Bir yol düşünün, altınızda bir çift ayakkabı, yanınızdan
vızır vızır geçen son model mekanik vasıtalar. Yolun sonu yahut tünelin sonu
tek bir yere çıkıyor. Hepimiz o yolun sonuna varmaya çalışıyoruz.
Ben ağır ve sağlam adımlarla düşünerek, tasarlayarak,
yürüyorum hedefe; bazıları da bir yandan, aynı istikamette yürüyen bana üzülerek, bir yandan da
direksiyon hakimiyetini bozmadan memleketinin ahvalini düşünmeye çalışıyor.

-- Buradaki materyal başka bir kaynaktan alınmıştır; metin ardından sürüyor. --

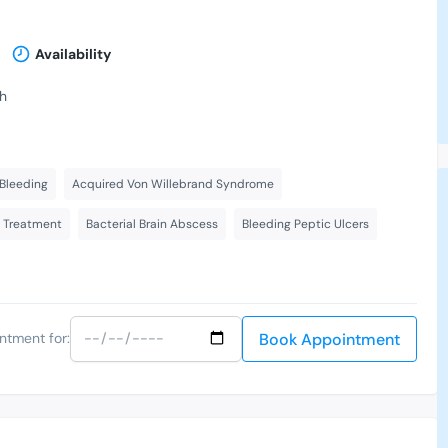
Availability
th
Bleeding
Acquired Von Willebrand Syndrome
s Treatment
Bacterial Brain Abscess
Bleeding Peptic Ulcers
Book Appointment
ntment for:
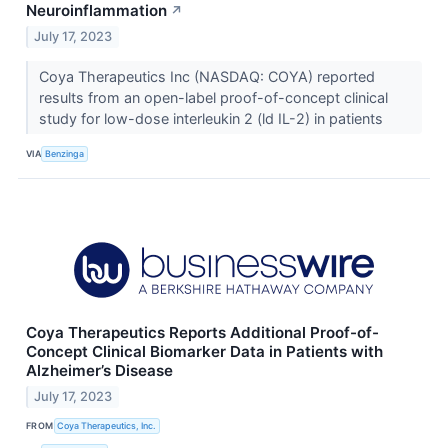
Neuroinflammation
↗
July 17, 2023
Coya Therapeutics Inc (NASDAQ: COYA) reported
results from an open-label proof-of-concept clinical
study for low-dose interleukin 2 (ld IL-2) in patients
VIA
Benzinga
Coya Therapeutics Reports Additional Proof-of-
Concept Clinical Biomarker Data in Patients with
Alzheimer’s Disease
July 17, 2023
FROM
Coya Therapeutics, Inc.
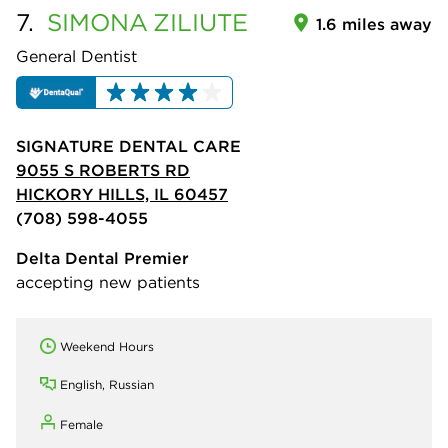
7.
SIMONA
ZILIUTE
1.6 miles away
General Dentist
SIGNATURE DENTAL CARE
9055 S ROBERTS RD
HICKORY HILLS, IL 60457
(708) 598-4055
Delta Dental Premier
accepting new patients
Weekend Hours
English, Russian
Female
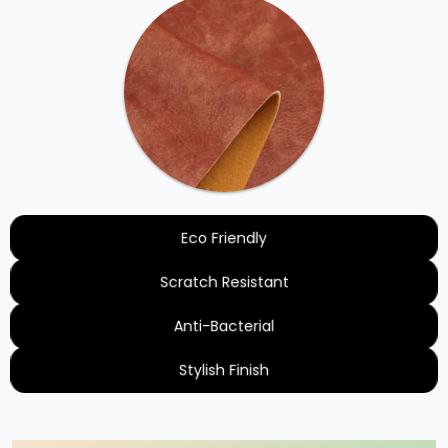
Eco Friendly
Scratch Resistant
Anti-Bacterial
Stylish Finish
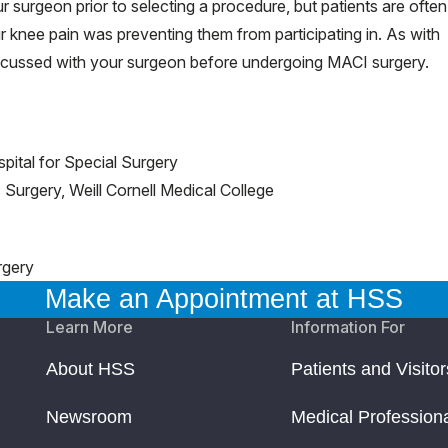
 surgeon prior to selecting a procedure, but patients are often
heir knee pain was preventing them from participating in. As with
discussed with your surgeon before undergoing MACI surgery.
pital for Special Surgery
Surgery, Weill Cornell Medical College
rgery
Make an Appointment at HSS
Learn More
Information For
About HSS
Patients and Visitor
Newsroom
Medical Profession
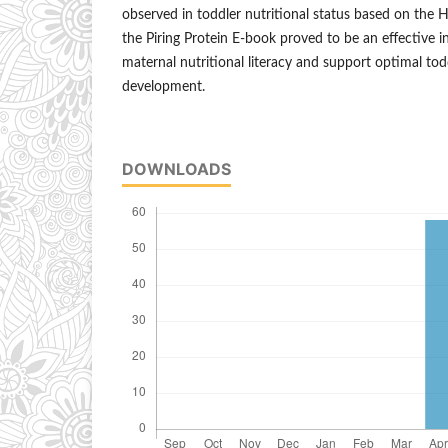
observed in toddler nutritional status based on the 
the Piring Protein E-book proved to be an effective 
maternal nutritional literacy and support optimal to
development.
DOWNLOADS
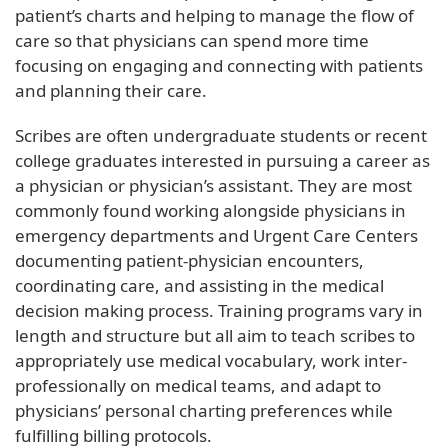
patient’s charts and helping to manage the flow of
care so that physicians can spend more time
focusing on engaging and connecting with patients
and planning their care.
Scribes are often undergraduate students or recent
college graduates interested in pursuing a career as
a physician or physician’s assistant. They are most
commonly found working alongside physicians in
emergency departments and Urgent Care Centers
documenting patient-physician encounters,
coordinating care, and assisting in the medical
decision making process. Training programs vary in
length and structure but all aim to teach scribes to
appropriately use medical vocabulary, work inter-
professionally on medical teams, and adapt to
physicians’ personal charting preferences while
fulfilling billing protocols.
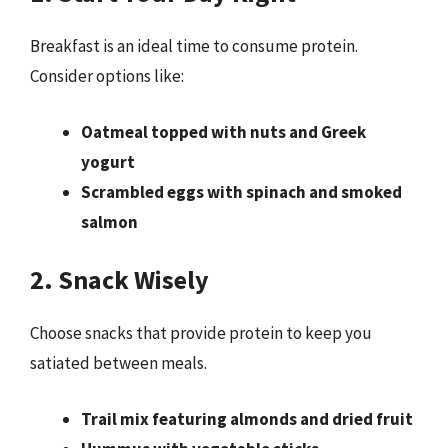
Breakfast is an ideal time to consume protein.
Consider options like:
Oatmeal topped with nuts and Greek
yogurt
Scrambled eggs with spinach and smoked
salmon
2. Snack Wisely
Choose snacks that provide protein to keep you
satiated between meals.
Trail mix featuring almonds and dried fruit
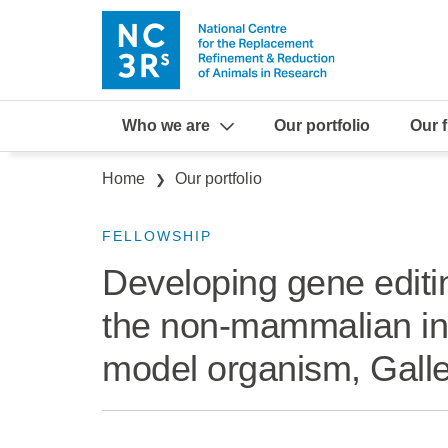
Skip to main content
Who we are
Our portfolio
Our 
Breadcrumb
Home
Our portfolio
FELLOWSHIP
Developing gene editi
the non-mammalian in
model organism, Galle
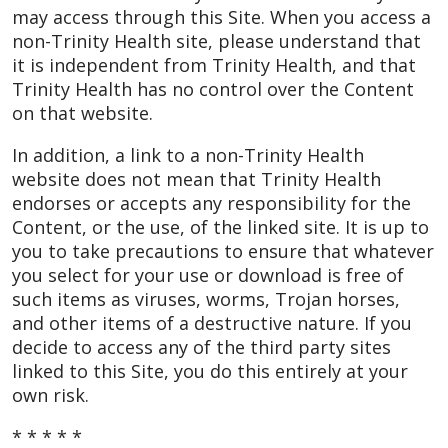
may access through this Site. When you access a
non-Trinity Health site, please understand that
it is independent from Trinity Health, and that
Trinity Health has no control over the Content
on that website.
In addition, a link to a non-Trinity Health
website does not mean that Trinity Health
endorses or accepts any responsibility for the
Content, or the use, of the linked site. It is up to
you to take precautions to ensure that whatever
you select for your use or download is free of
such items as viruses, worms, Trojan horses,
and other items of a destructive nature. If you
decide to access any of the third party sites
linked to this Site, you do this entirely at your
own risk.
* * * * *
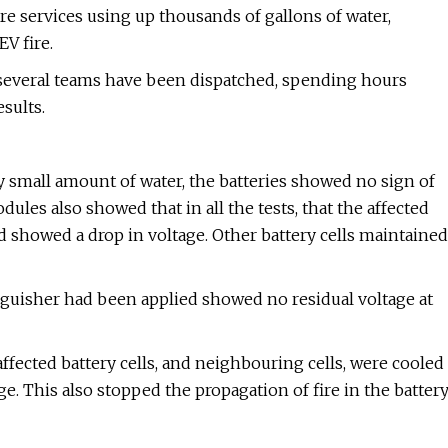
re services using up thousands of gallons of water,
EV fire.
 several teams have been dispatched, spending hours
sults.
ly small amount of water, the batteries showed no sign of
les also showed that in all the tests, that the affected
d showed a drop in voltage. Other battery cells maintained
nguisher had been applied showed no residual voltage at
 affected battery cells, and neighbouring cells, were cooled
e. This also stopped the propagation of fire in the batter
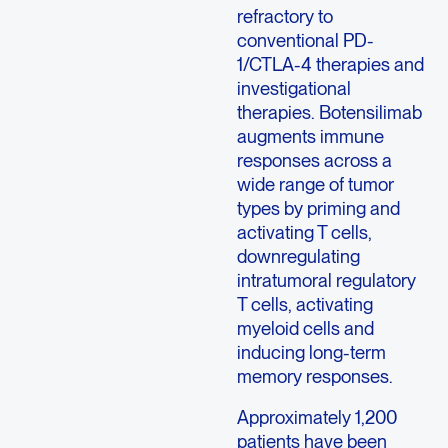
refractory to
conventional PD-
1/CTLA-4 therapies and
investigational
therapies. Botensilimab
augments immune
responses across a
wide range of tumor
types by priming and
activating T cells,
downregulating
intratumoral regulatory
T cells, activating
myeloid cells and
inducing long-term
memory responses.
Approximately 1,200
patients have been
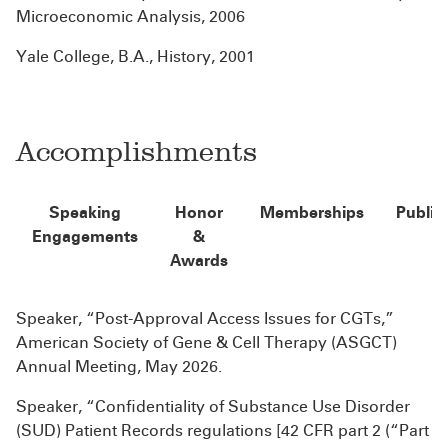
Microeconomic Analysis, 2006
Yale College, B.A., History, 2001
Accomplishments
Speaking
Honor
Memberships
Public
Engagements
&
Awards
Speaker, “Post-Approval Access Issues for CGTs,”
American Society of Gene & Cell Therapy (ASGCT)
Annual Meeting, May 2026.
Speaker, “Confidentiality of Substance Use Disorder
(SUD) Patient Records regulations [42 CFR part 2 (“Part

İşte tam olarak burada anlıyor insan, yumurtanın içten
kırıldığında yeni bir hayatın başladığını. Bu arada artık günümüzde laboratuvar
ortamında üretilen tavuklarda var. Yani burada iki tip tavuk var. Biri doğal
yollarla kendiliğinden yetişen vahşi hayatın sillesini iliklerine kadar hisseden
doğal tavuk ve diğer taraftan laboratuvarlarda insan iradesiyle ve bilimsel
yöntemlerle yetiştirilen bir tavuk var. Okumamış cahil olarak görülen köylü
Yusuf Abi gider doğal tavuğu tercih eder, üç üniversite okumuş, her şeyi
yalamış yutmuş kendini çağdaş ve bilim aşığı olarak gören Mücella hanımda
laboratuvar ortamında yetişen tavuğun etini yere göğe sığdıramaz. Onunla
yetinmez, bilim insanlarını yaradandan üstün tutar ve Yusuf abi gibileri
bilgisiyle dövmeye çalışır. Mücella Hanım çok okumuştur, çok bilgi sahibidir,
ve bizim toplumumuzda çok okumak çok değerlidir, nitelikli okumak değil.
Sözün özü şu ki, sloganik söylemlerle zihnimiz beleşe kiralanıyor. İçimizdeki
deli taylar yanlış yollara saptırılıyor. Nihayetinde çok okuyan insan da hiç
okumayan insan da yanlış yollarda kendini heba ediyor.